For instance, when I had an appointment with a patient, I would carefully focus on listening to myself talk to him or her. Of course, carefully listening to them was critical. I felt my pen on the paper as I jotted down notes. I also practiced meditative techniques, such as “watching” disruptive thoughts such as “need to finish up here, I have other things to do” enter my consciousness and then leave. I reminded myself that my goal was to engage and enjoy every second of my “to-do” list. It didn’t always work, but it’s surprising how often it did. It is still part of my day.

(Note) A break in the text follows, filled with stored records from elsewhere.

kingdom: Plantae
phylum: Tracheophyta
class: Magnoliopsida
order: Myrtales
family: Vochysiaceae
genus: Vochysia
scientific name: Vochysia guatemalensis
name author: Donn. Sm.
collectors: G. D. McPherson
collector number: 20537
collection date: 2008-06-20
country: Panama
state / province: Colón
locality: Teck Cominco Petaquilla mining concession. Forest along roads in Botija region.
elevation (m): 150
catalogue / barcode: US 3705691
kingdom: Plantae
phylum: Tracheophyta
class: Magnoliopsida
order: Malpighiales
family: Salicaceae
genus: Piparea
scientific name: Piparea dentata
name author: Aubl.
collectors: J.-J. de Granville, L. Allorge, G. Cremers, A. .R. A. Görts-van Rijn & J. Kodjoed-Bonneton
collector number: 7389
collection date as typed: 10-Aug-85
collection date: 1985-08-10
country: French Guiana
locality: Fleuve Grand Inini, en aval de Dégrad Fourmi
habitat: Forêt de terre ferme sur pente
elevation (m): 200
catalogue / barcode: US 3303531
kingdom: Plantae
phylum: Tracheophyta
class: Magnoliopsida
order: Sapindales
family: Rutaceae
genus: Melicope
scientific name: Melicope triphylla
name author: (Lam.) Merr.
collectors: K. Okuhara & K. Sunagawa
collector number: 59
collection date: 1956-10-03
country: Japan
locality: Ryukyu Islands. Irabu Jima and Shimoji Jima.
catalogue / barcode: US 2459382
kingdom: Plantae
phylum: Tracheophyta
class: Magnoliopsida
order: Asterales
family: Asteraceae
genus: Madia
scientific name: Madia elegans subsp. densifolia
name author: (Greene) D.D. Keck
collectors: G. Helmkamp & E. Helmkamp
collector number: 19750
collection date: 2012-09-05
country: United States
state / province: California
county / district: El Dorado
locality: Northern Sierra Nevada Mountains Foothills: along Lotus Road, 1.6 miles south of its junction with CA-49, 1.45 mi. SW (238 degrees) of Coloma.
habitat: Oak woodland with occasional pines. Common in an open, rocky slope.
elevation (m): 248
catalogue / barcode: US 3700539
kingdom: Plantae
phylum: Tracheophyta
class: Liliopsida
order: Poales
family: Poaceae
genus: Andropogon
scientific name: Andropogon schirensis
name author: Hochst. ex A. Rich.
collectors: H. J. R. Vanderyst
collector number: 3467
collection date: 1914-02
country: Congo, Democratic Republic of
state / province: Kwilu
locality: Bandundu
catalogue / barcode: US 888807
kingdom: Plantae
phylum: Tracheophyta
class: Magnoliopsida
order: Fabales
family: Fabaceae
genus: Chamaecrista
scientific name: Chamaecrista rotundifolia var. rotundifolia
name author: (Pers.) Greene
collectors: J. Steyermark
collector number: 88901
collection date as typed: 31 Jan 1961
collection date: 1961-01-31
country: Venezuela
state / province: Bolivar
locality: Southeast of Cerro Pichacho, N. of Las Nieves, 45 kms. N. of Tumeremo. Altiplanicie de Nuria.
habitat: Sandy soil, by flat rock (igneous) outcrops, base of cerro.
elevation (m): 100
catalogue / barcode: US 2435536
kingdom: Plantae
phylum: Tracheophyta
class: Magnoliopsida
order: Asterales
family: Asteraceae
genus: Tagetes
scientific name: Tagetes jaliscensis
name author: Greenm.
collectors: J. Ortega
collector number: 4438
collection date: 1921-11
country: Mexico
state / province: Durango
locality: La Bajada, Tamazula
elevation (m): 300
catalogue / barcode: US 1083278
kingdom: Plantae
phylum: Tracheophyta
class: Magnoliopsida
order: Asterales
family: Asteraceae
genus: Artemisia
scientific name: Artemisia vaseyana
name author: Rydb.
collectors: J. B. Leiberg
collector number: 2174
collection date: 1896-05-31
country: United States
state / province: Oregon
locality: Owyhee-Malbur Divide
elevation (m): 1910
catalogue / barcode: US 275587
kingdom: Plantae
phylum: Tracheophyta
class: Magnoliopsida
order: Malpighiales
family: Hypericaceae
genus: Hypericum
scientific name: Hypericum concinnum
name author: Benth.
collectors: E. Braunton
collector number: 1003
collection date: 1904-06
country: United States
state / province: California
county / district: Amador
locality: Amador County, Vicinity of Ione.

Environmental awareness connects you to the present moment regardless of the circumstances. It is not positive thinking, but just switching the sensory input. With repetition, it becomes and remains somewhat automatic. In the presence of ongoing pain, it is not the final solution, but will calm you so other tools can contribute to your healing. It is a simple strategy without a downside.
This is the first and most basic of the different types of awareness. The other types of awareness are more challenging—emotional, judgment/storytelling, and ingrained patterns. It is one of the reasons it is important to implement your own version of environmental awareness that will help you deal with the other ones that are more stimulating.
Questions and Considerations
- Many of you have heard the phrase, “be here now.” It is brilliant except it is rather hard to do. By actively turning your focus to a given sensation, you are here now. Your attention cannot be in two places at once.
- Then consider a more complex awareness in action. As you engage in various activities, interesting or not, by immersing yourself in every aspect of them, you’ll become more connected and calmer. For example, you are sitting in an important lecture. By listening to every word, you’ll find it more interesting and have a much higher chance of learning what you need to learn. Detailed notetaking also has the same effect.
- If you can learn and consistently use this skill, notice how much calmer your mind becomes.
- Consider how much of your waking hours are consumed by racing thoughts that have little to do with your circumstances. Active meditation can make a big difference in your quality of life and requires almost no effort.